▸ **Reading text**

◇ ◇ ◇ ◇ ◇ ◇ ◇

As much as I love Stack Overflow, sometimes I find "helpful" suggestions to be (unintentionally?) judgmental. Maybe the person posting doesn't know HOW to get the code to compile and that's part of the problem. Maybe his/her first language isn't English, or they're a beginning CS student and don't even understand the problem well enough yet to know what the problem is. Remember your first days?

I see a lot of corrective hints/answers/downvotes/comments that in reality are just subjective judgement calls and I don't know think that they're much help. In this particular case, if the code sample isn't that complex, maybe it'd be more helpful to point out where the compilation error is.

  • your inference of malicious intent is more your problem than any one else's if the comment is not empirically abusive it reflects your thinking 100% not the commentor's, think about that before you are judgmental about others intent. – user177800 Aug 21 '18 at 23:44
-4

Downvoting when you're clearly aware the asker may need assistance crafting a compliant question feels terrible to a new user. I understand bad questions need to be downvoted for the site to work, but in terms of tone, it's not a great experience, particularly if you're not sticking around to help improve the question and then removing your downvote. To a new user, each small amount of rep matters, and driveby downvoting (even with a comment they may find difficult to implement due to language/skill level) essentially says "You suck, and I'm not going to help you, but I am going to take the small measure of value you do have on the site."

NB I am not at all against downvoting bad questions/answers. But from the perspective of the new user experience, it's far better receive assistance with question crafting than a bunch of demoralising downvotes. My preference is to flag for closure rather than downvoting, or to give the asker some time to improve the question (preferably after commenting/with assistance), before downvoting.

◇ ◇ ◇ ◇ ◇ ◇ ◇

▸ **Aim a**
In the Stack Overflow post, reproduce word for word the passage that opens with "I see a lot" and ends with "compilation error is.".

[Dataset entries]

◇ ◇ ◇ ◇ ◇ ◇ ◇

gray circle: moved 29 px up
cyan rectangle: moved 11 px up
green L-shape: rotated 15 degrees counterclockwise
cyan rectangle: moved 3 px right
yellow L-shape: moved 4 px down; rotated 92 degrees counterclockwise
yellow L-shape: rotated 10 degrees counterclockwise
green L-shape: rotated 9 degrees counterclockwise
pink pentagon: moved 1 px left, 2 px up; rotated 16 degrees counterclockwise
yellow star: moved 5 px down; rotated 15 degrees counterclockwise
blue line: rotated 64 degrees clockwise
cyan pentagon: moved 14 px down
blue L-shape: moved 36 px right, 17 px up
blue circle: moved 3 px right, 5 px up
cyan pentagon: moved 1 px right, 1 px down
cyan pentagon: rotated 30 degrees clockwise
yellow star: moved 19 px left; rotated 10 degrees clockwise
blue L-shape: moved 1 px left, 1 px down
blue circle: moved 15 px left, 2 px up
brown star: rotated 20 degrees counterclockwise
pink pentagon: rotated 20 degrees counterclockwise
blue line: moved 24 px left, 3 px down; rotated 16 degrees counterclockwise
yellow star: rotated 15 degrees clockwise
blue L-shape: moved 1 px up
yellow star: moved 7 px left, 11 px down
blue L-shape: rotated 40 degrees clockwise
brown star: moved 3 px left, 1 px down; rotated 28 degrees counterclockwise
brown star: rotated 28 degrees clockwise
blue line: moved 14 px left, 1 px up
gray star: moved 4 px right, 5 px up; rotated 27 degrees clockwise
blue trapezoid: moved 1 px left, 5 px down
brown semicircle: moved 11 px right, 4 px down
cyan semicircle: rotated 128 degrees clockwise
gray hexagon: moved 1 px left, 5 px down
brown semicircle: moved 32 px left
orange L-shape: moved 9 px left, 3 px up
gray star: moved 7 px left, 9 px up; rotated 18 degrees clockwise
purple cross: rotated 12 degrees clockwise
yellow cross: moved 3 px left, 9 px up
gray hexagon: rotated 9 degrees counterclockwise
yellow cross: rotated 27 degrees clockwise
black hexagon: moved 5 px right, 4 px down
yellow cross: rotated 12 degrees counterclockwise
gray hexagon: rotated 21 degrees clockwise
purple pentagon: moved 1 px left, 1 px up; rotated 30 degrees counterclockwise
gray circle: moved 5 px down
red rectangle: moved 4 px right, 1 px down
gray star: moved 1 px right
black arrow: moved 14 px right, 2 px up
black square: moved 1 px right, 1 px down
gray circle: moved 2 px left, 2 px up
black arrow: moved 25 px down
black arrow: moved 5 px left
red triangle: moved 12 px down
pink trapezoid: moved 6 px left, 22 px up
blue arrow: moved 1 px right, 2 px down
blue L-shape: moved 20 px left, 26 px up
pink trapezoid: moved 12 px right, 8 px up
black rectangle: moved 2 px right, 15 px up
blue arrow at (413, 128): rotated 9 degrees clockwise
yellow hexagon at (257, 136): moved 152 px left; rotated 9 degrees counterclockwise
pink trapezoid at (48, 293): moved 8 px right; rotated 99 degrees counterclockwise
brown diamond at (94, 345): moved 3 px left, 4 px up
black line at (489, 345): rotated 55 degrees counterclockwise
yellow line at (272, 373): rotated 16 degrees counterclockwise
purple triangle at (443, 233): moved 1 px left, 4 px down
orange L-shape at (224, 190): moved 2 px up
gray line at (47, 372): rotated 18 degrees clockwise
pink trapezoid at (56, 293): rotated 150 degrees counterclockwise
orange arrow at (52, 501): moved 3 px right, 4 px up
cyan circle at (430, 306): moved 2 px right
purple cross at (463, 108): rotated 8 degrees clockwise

◇ ◇ ◇ ◇ ◇ ◇ ◇

▸ **Aim b**
Quote the dataset entries from the first line through the line that contains "blue L-shape: moved 36 px right, 17 px up", including both of those lines.

▸ **Full response a**
I see a lot of corrective hints/answers/downvotes/comments that in reality are just subjective judgement calls and I don't know think that they're much help. In this particular case, if the code sample isn't that complex, maybe it'd be more helpful to point out where the compilation error is.

▸ **Full response b**
gray circle: moved 29 px up
cyan rectangle: moved 11 px up
green L-shape: rotated 15 degrees counterclockwise
cyan rectangle: moved 3 px right
yellow L-shape: moved 4 px down; rotated 92 degrees counterclockwise
yellow L-shape: rotated 10 degrees counterclockwise
green L-shape: rotated 9 degrees counterclockwise
pink pentagon: moved 1 px left, 2 px up; rotated 16 degrees counterclockwise
yellow star: moved 5 px down; rotated 15 degrees counterclockwise
blue line: rotated 64 degrees clockwise
cyan pentagon: moved 14 px down
blue L-shape: moved 36 px right, 17 px up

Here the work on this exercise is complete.